これにより、選手権のポジションはフォース・インディアの2人を抑えて11位となった。さらにコンストラクターズ選手権でもノーポイントに終わったハースに並んだ。ハースは序盤の中団グループの中で最も競争力があったチーム。6戦を終えて、そのハースに追いついたモナコGPでのガスリーの7位は非常に価値がある入賞だった。
ガスリーのモナコGPでの7位入賞には、選手権ポイント以外にも、価値がある結果となった。それはトロロッソ・ホンダの美点が確認できたことである。
第2戦バーレーンGPで4位入賞を果たしたトロロッソ・ホンダはその後、中国GPとアゼルバイジャンGPで失速。チームはさまざまな解析を行い、スペインGPで改善は見られたが、それがなんだったのかが、モナコGPの快走でより明らかなった。
モナコGPの舞台であるモナコ市街地サーキットは、狭く曲がりくねっているため、速く走るにはそれぞれのコーナーの立ち上がりでのトラクションのかかりが重要となる。そのモナコでトロロッソ・ホンダはガスリーが「過去数戦と比べて、モナコではクルマの調子が本当に良かった!」と、予選で今シーズン2度目のQ3進出を決めた。
ガスリーだけではない。チームメートのブレンドン・ハートレーも「この週末はずっと調子が良かった」とフリー走行3回目まではガスリーよりも速いタイムを刻んでいた。15番手からスタートしたレースでも、終盤に追突されてリタイアするまでは11番手を走行。ピットレーンのスピード違反による5秒ペナルティさえなければ、入賞まであと一歩という走りを披露していた。
ガスリーが4位に入賞したバーレーンGPのコースも、低速コーナーのあとにストレートがあるため、トラクションが重要だった。つまり、トロロッソ・ホンダのマシンは低速コーナーでのトラクションのかかり具合が優れたマシンだということだ。

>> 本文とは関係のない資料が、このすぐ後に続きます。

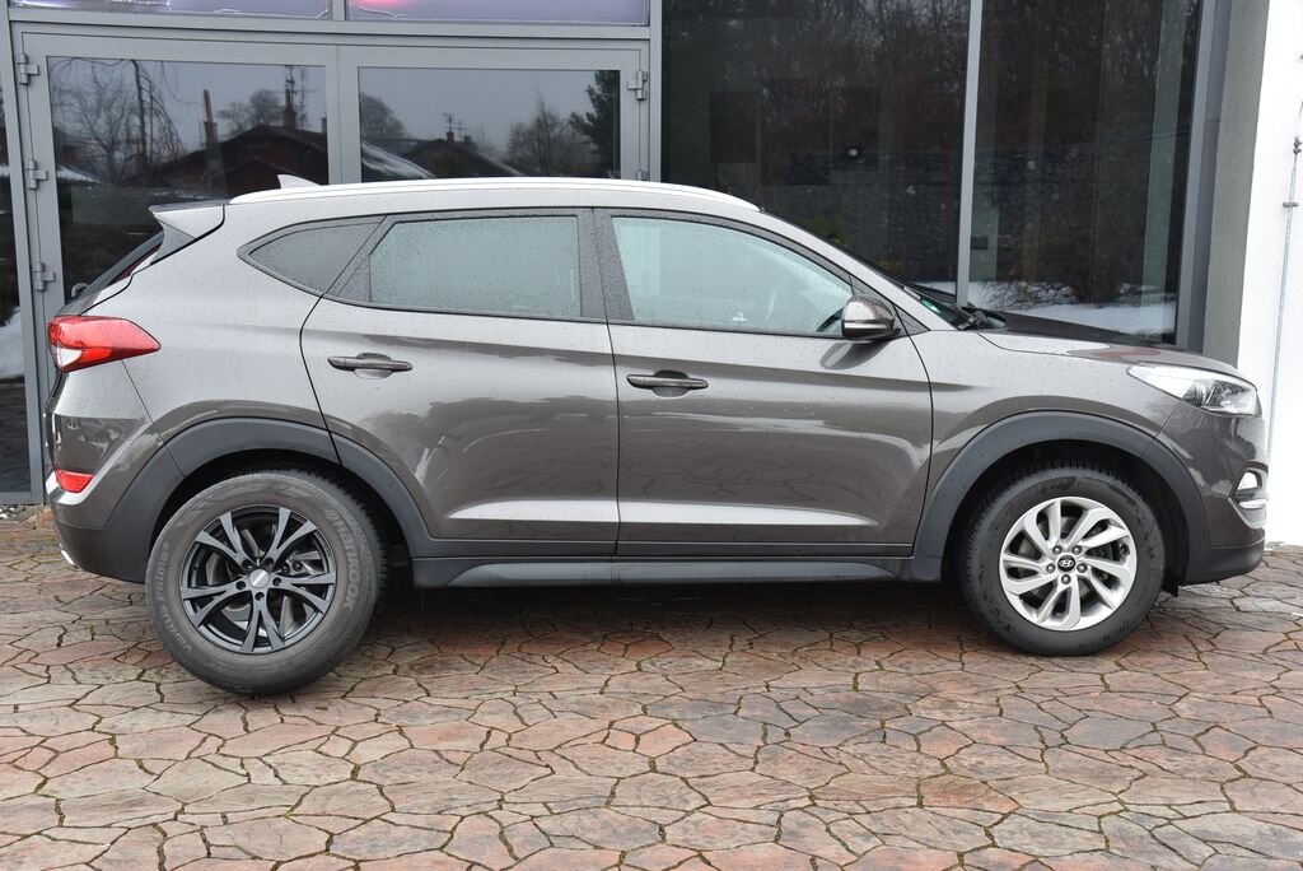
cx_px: 652
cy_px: 436
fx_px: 1593
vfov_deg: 30.6
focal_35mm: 44
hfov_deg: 44.5
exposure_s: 1/100
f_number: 5.6
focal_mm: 44
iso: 500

美点が確認されたことで、弱点もはっきりした。中国、アゼルバイジャンでの失速は、サーキット特有の要因によるものだということだ。そのひとつが、マシンの空力が中高速コーナーに弱点を抱えていること。もうひとつは風の影響を受けやすいことだ。
これでトロロッソ・ホンダが今後、取り組まなければならない課題は明確になった。モナコGPでのガスリーの快走は、7位以上に価値のあるものだった。